The problem -
Among the lines below, restate word for word only those from the line with "Table 3: Source" through the line with "Figure 3. Values", with both end lines kept.

Data under study -
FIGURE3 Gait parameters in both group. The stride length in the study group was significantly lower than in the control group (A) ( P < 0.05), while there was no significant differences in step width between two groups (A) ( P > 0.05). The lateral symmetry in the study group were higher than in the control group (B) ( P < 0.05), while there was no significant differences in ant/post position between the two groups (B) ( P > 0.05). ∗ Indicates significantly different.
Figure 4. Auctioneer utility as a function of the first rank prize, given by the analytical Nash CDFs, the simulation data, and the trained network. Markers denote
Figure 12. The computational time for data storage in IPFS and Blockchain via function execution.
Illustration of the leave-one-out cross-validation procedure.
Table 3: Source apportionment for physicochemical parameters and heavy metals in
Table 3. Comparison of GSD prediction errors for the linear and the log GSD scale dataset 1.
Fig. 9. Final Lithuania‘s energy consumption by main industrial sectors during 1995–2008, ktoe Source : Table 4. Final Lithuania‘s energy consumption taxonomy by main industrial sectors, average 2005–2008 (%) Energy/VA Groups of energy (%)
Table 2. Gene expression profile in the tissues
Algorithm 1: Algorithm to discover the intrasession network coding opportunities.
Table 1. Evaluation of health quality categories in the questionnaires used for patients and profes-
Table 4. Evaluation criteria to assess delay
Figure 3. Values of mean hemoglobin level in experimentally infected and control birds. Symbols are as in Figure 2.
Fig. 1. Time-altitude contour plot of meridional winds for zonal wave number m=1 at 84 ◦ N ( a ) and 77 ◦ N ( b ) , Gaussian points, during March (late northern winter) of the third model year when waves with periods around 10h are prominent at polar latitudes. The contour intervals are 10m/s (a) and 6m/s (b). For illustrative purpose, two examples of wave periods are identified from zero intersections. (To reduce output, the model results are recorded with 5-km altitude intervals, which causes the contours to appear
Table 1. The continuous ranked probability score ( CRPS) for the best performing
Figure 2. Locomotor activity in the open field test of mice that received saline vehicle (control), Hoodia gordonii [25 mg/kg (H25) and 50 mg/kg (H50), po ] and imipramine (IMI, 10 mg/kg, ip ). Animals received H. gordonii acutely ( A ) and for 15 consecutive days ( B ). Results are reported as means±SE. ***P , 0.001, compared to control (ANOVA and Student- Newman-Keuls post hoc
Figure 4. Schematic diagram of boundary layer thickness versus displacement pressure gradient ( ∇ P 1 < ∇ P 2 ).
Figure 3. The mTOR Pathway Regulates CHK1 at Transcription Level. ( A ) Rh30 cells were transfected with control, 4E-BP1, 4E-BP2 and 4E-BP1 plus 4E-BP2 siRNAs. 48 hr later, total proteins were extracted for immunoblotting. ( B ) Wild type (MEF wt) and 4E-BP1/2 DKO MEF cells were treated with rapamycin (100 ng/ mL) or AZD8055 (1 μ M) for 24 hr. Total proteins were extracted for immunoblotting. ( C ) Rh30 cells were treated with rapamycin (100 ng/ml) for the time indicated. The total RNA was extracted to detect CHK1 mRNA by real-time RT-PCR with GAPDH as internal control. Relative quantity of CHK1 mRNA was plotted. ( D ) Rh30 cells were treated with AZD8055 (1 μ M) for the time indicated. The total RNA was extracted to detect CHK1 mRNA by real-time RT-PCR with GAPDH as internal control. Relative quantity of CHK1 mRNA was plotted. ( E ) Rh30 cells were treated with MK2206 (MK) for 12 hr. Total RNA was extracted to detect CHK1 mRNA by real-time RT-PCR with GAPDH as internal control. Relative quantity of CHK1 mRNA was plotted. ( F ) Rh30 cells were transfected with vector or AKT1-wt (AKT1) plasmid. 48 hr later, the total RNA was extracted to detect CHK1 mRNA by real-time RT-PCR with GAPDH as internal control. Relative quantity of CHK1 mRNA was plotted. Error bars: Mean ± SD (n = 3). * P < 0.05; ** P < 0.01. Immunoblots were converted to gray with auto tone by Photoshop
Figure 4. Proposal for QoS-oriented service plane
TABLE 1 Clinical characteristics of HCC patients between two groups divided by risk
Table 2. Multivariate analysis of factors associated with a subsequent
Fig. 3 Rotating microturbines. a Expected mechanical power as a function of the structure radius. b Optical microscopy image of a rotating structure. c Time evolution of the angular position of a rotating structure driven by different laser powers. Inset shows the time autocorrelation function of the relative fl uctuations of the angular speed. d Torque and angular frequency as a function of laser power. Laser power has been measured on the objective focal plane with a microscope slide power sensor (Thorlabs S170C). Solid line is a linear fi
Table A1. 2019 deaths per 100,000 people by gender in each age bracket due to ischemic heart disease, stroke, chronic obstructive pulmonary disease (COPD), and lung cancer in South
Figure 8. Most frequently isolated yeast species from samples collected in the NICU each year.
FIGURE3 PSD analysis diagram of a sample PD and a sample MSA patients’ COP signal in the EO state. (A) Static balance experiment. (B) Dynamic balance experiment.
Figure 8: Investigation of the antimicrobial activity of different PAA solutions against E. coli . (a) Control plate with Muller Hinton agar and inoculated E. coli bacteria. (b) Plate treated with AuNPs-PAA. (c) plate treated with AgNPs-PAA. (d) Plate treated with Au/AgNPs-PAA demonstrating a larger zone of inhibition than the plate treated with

Solution for this task -
Table 3: Source apportionment for physicochemical parameters and heavy metals in
Table 3. Comparison of GSD prediction errors for the linear and the log GSD scale dataset 1.
Fig. 9. Final Lithuania‘s energy consumption by main industrial sectors during 1995–2008, ktoe Source : Table 4. Final Lithuania‘s energy consumption taxonomy by main industrial sectors, average 2005–2008 (%) Energy/VA Groups of energy (%)
Table 2. Gene expression profile in the tissues
Algorithm 1: Algorithm to discover the intrasession network coding opportunities.
Table 1. Evaluation of health quality categories in the questionnaires used for patients and profes-
Table 4. Evaluation criteria to assess delay
Figure 3. Values of mean hemoglobin level in experimentally infected and control birds. Symbols are as in Figure 2.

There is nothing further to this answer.